#### Information supplied ####
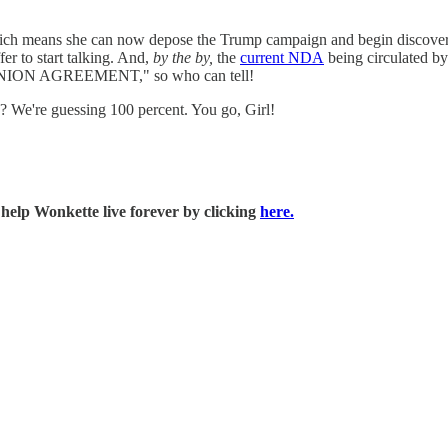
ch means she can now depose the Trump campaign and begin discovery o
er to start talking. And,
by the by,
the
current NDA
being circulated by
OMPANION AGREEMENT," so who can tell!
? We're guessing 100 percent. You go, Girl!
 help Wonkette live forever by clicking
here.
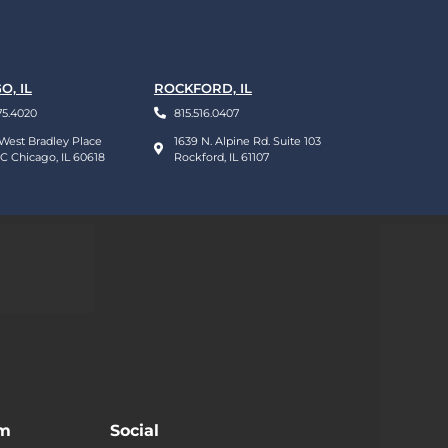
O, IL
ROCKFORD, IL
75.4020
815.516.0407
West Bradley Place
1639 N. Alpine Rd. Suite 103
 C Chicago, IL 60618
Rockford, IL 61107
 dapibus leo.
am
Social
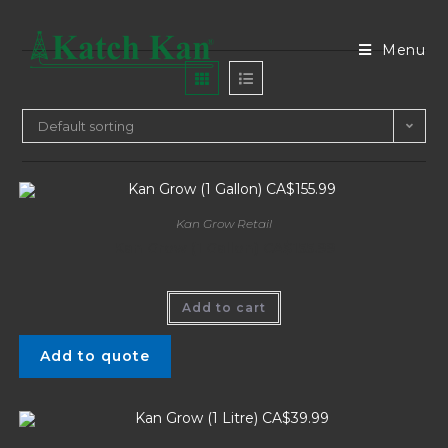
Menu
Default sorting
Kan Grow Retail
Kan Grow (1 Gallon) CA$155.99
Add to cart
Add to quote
####
Leave out the pictures, then reproduce exactly the run of lines from the one that contains "current NDA" to the final line of the listing above.

### Answer box
current NDA
being circulated by
OMPANION AGREEMENT," so who can tell!
? We're guessing 100 percent. You go, Girl!
 help Wonkette live forever by clicking
here.
O, IL
ROCKFORD, IL
75.4020
815.516.0407
West Bradley Place
1639 N. Alpine Rd. Suite 103
 C Chicago, IL 60618
Rockford, IL 61107
 dapibus leo.
am
Social
Menu
Default sorting
Kan Grow Retail
Kan Grow (1 Gallon) CA$155.99
Add to cart
Add to quote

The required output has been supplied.